Aim of the exercise:
Copy the passage about the Cambridge busway from "The study is" to "at Longstanton (www.thebusway.info)." word for word.

The study is set in and around the city of Cambridge, UK (123,900 inhabitants) (ONS, 2011). The busway was opened in August 2011. It consists of a 25 km guideway (separate off-road track) for specially adapted buses, accompanied by a service path that can be used for walking and cycling (Figs. 1 and 2). The busway links several major employment sites in the city centre and urban fringes with outlying towns and villages, and includes new park-and-ride facilities at each terminus and at a third, rural stop at Longstanton (www.thebusway.info).

Provided material:
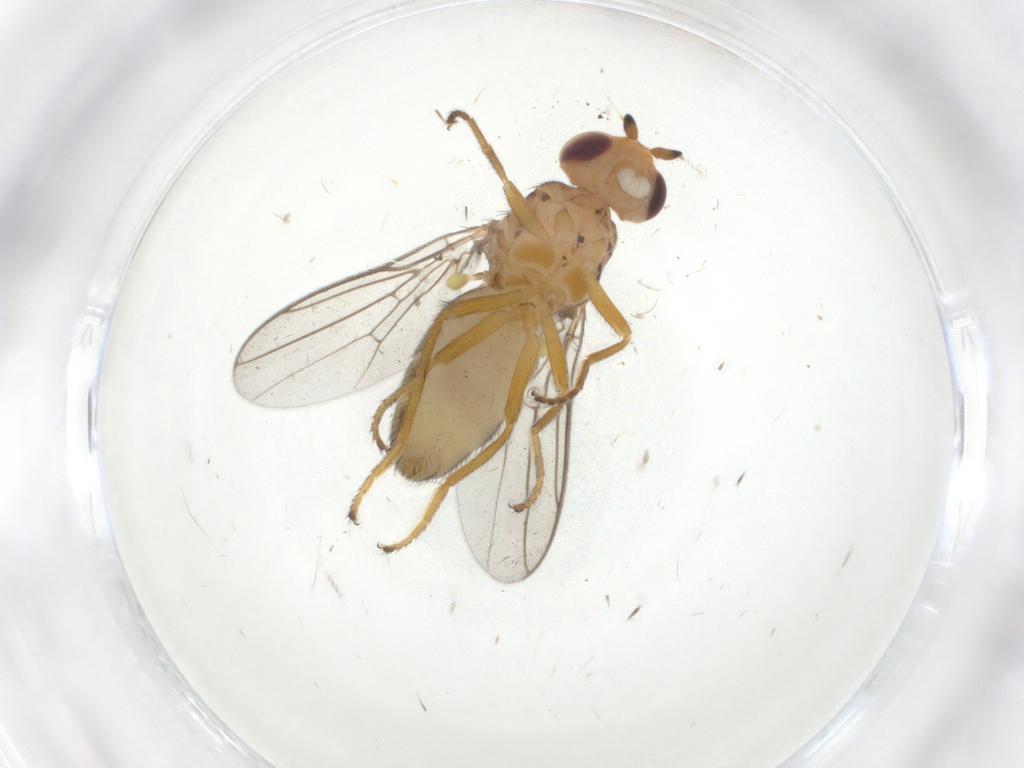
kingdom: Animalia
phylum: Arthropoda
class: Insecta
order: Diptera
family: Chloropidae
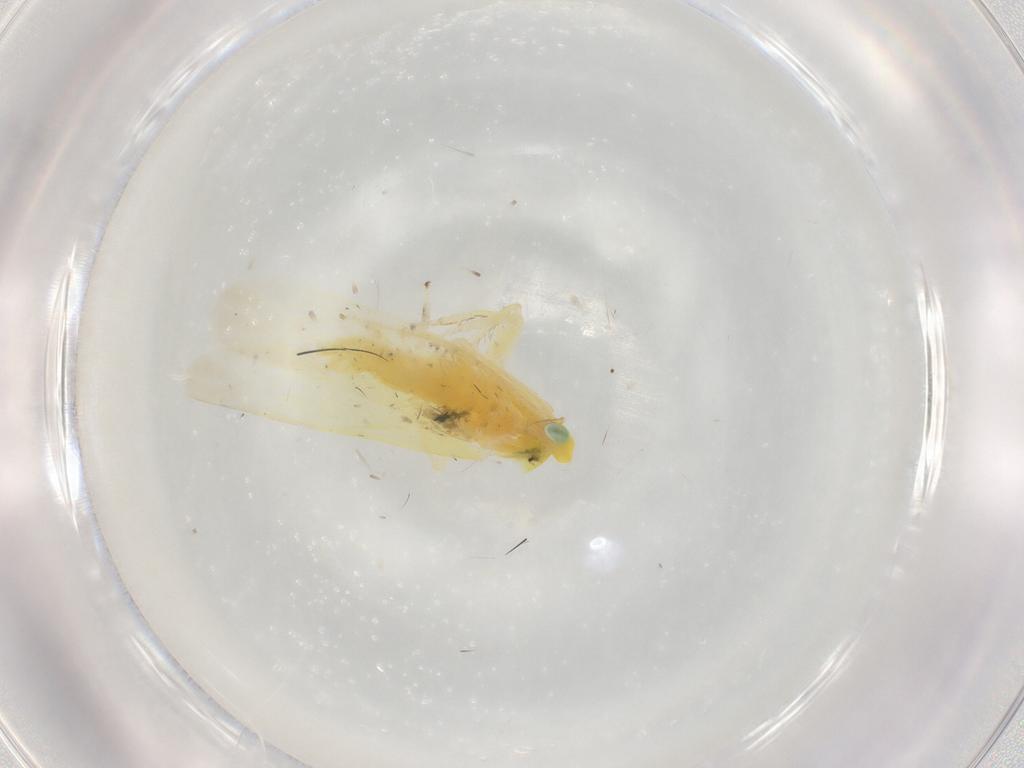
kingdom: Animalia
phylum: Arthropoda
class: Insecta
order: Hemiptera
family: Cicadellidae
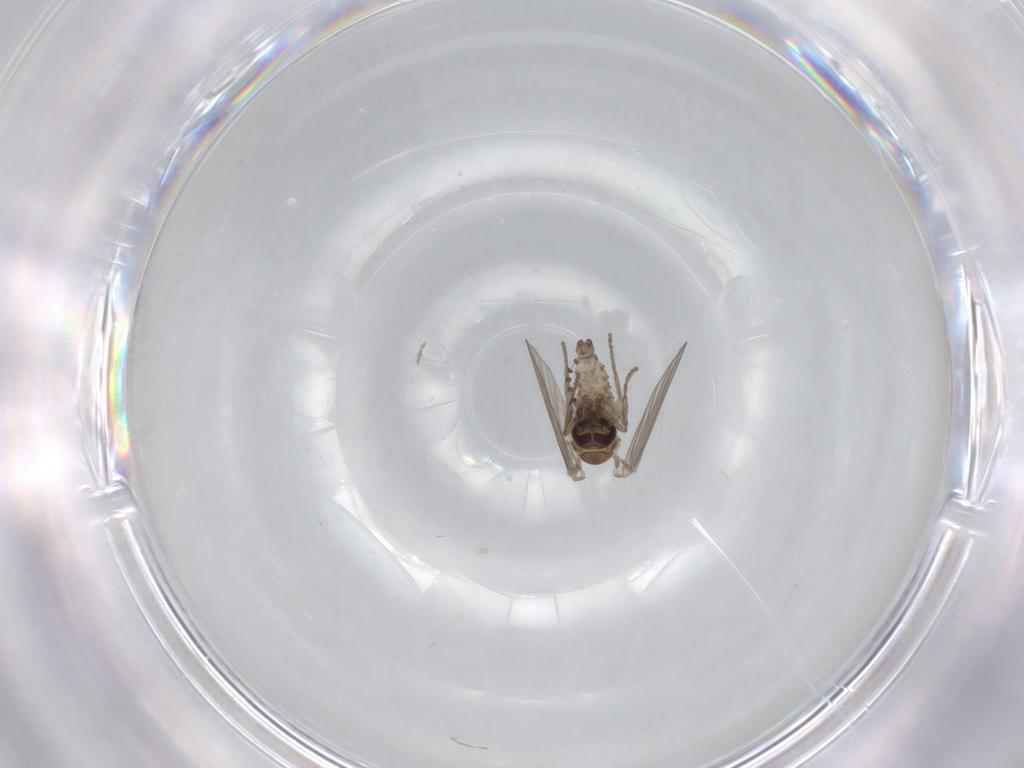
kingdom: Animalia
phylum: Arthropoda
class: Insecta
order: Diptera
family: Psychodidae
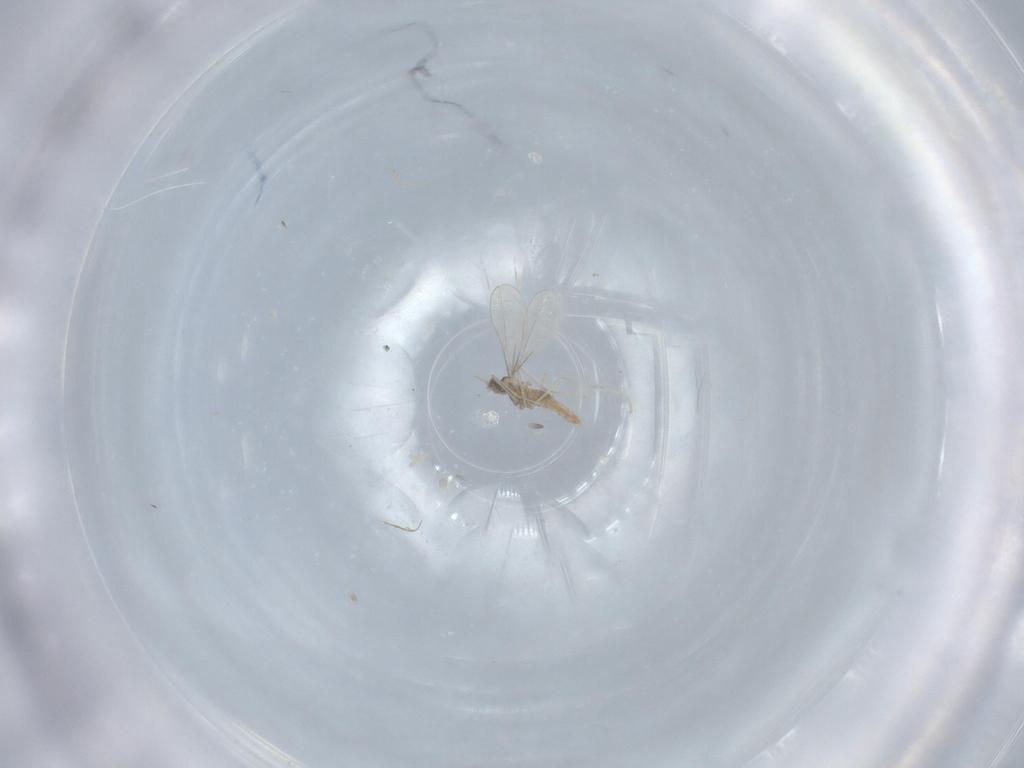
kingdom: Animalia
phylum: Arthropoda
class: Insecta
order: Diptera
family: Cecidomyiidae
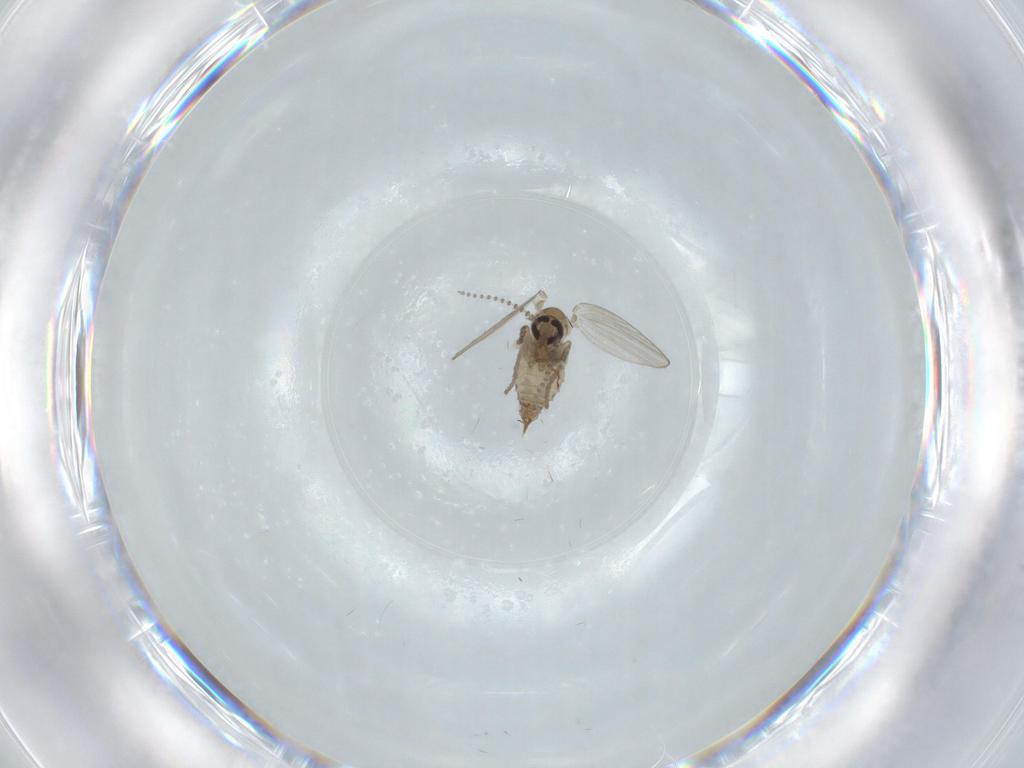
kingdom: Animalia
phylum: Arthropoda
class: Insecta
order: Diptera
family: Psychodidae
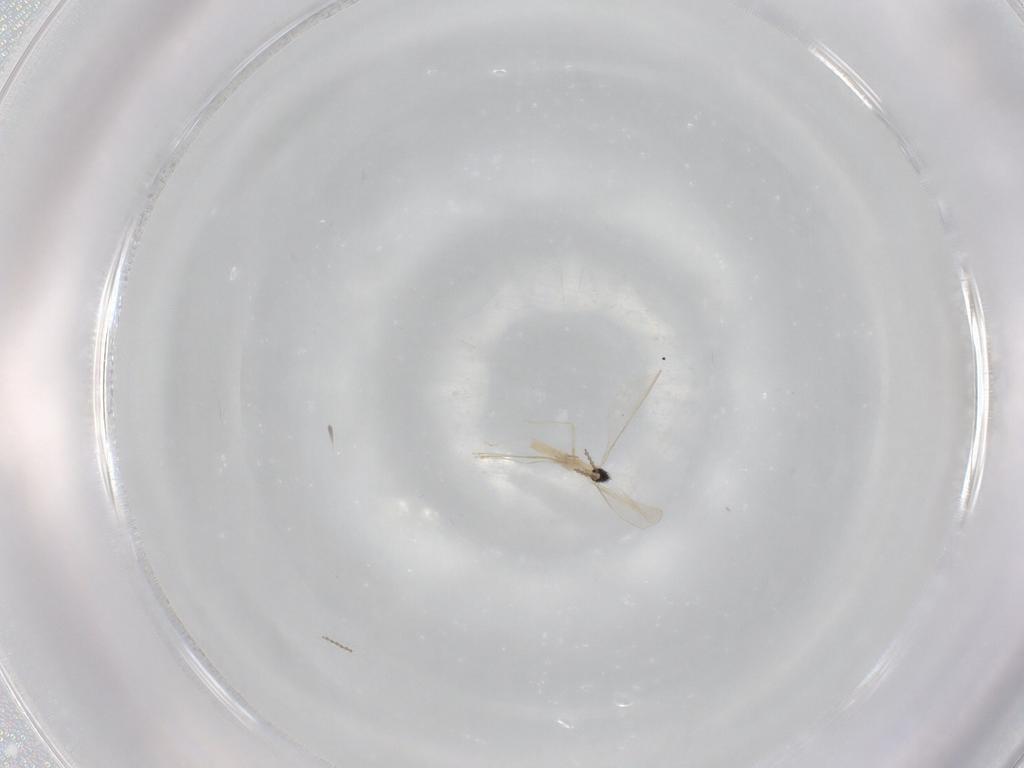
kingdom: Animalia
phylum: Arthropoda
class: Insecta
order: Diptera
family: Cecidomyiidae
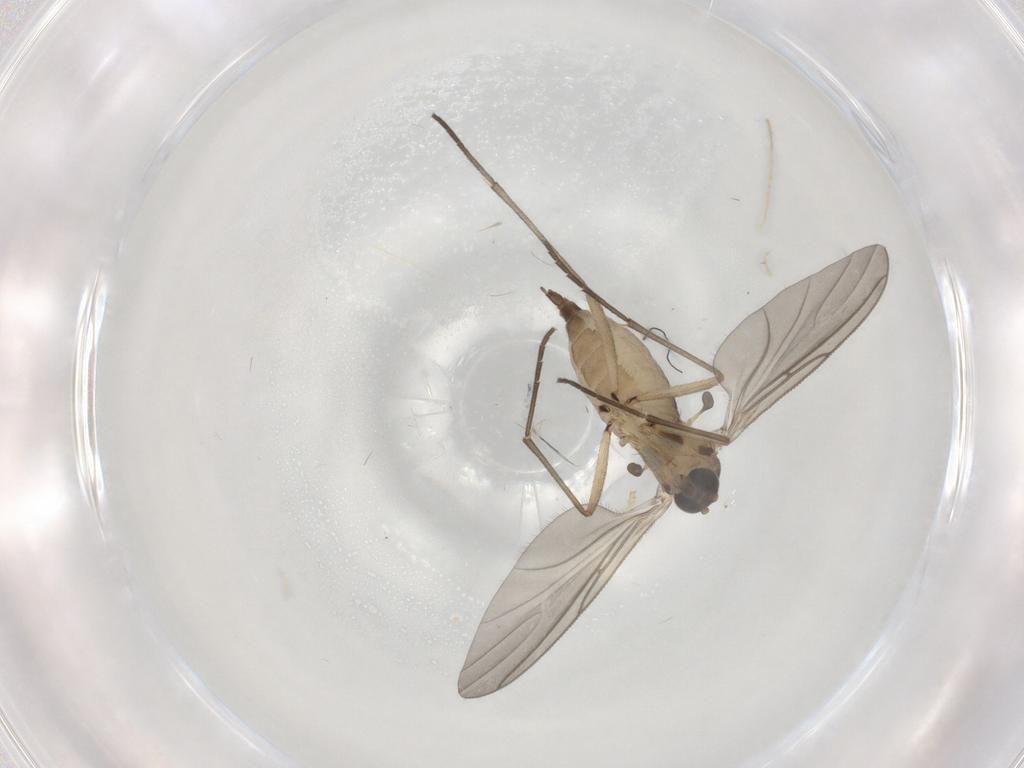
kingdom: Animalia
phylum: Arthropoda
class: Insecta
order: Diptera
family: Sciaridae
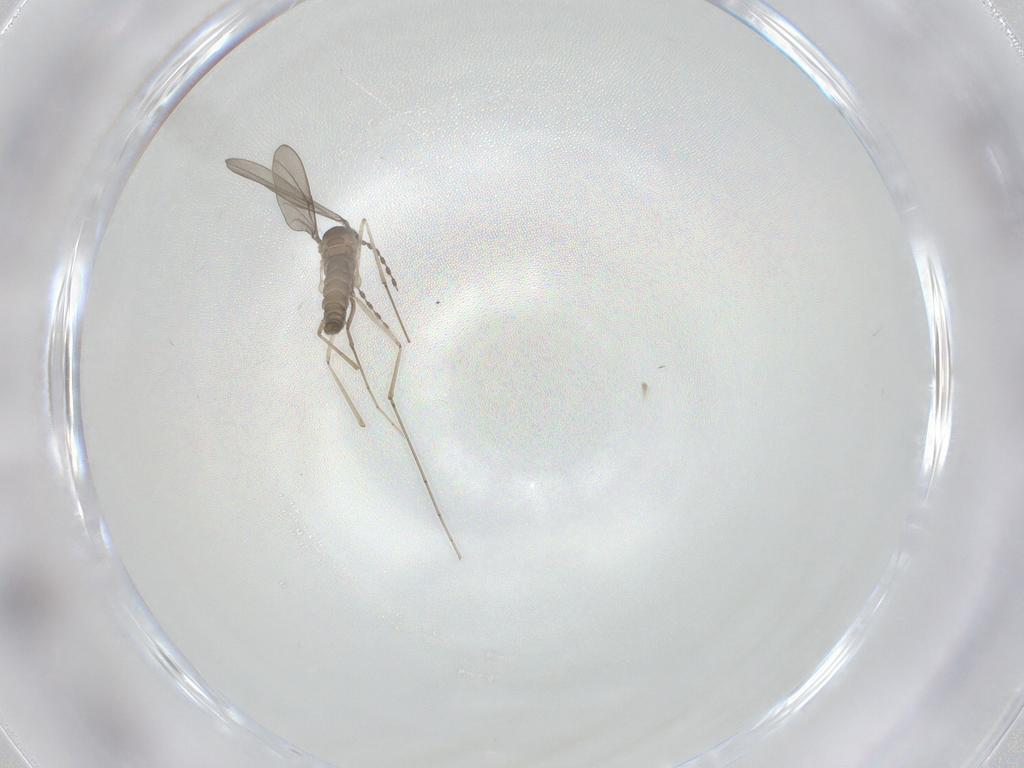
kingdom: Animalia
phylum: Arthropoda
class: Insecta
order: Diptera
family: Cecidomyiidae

Result of this task:
The study is set in and around the city of Cambridge, UK (123,900 inhabitants) (ONS, 2011). The busway was opened in August 2011. It consists of a 25 km guideway (separate off-road track) for specially adapted buses, accompanied by a service path that can be used for walking and cycling (Figs. 1 and 2). The busway links several major employment sites in the city centre and urban fringes with outlying towns and villages, and includes new park-and-ride facilities at each terminus and at a third, rural stop at Longstanton (www.thebusway.info).